WORK INSTRUCTIONS
Beneath this task are records; print exactly the stretch of them from the line with "o con una envidiable" through the line with "et physique, poète", both ends included.

• • • •

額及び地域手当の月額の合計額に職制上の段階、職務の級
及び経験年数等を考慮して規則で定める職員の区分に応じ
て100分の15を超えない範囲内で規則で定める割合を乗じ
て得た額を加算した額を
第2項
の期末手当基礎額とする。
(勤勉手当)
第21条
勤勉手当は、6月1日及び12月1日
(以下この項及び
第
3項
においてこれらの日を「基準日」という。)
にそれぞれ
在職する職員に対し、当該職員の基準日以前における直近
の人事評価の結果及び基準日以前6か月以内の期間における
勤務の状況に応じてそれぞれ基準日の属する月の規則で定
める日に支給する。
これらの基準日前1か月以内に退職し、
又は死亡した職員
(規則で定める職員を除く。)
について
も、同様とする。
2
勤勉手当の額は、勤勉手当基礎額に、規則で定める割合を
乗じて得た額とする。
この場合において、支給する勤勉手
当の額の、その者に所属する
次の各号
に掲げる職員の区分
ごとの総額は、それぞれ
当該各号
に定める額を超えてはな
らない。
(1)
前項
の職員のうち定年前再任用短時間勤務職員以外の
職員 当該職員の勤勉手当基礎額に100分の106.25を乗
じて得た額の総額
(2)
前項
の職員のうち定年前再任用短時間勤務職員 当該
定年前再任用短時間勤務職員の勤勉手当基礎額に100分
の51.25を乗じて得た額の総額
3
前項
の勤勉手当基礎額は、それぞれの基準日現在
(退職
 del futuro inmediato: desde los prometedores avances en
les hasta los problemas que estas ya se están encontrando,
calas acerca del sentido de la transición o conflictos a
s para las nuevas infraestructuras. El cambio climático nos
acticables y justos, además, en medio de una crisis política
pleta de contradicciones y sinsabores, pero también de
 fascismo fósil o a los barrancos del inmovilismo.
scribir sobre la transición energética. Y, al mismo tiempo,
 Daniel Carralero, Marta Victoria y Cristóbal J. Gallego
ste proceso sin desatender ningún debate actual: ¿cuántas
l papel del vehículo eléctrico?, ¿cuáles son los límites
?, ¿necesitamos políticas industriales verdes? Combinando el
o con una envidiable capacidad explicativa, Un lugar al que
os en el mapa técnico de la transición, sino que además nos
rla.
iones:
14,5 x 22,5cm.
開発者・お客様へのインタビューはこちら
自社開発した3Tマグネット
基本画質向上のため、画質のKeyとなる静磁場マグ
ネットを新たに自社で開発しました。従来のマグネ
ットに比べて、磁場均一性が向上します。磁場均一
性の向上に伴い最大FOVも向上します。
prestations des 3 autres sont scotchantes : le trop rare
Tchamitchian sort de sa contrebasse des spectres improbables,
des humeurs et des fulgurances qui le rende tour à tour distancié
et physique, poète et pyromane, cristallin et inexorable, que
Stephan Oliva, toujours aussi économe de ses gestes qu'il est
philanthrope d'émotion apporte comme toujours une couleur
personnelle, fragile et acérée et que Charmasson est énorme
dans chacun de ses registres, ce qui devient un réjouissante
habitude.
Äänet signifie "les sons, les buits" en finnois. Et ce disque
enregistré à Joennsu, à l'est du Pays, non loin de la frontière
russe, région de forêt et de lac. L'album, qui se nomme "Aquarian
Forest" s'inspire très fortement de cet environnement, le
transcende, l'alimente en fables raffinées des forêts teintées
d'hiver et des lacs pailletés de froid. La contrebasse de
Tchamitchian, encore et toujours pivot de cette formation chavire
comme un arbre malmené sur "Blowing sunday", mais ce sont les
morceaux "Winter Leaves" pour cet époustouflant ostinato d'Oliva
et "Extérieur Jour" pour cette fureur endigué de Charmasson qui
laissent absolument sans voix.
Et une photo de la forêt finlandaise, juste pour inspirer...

• • • •

REPLY TO THE TASK
o con una envidiable capacidad explicativa, Un lugar al que
os en el mapa técnico de la transición, sino que además nos
rla.
iones:
14,5 x 22,5cm.
開発者・お客様へのインタビューはこちら
自社開発した3Tマグネット
基本画質向上のため、画質のKeyとなる静磁場マグ
ネットを新たに自社で開発しました。従来のマグネ
ットに比べて、磁場均一性が向上します。磁場均一
性の向上に伴い最大FOVも向上します。
prestations des 3 autres sont scotchantes : le trop rare
Tchamitchian sort de sa contrebasse des spectres improbables,
des humeurs et des fulgurances qui le rende tour à tour distancié
et physique, poète et pyromane, cristallin et inexorable, que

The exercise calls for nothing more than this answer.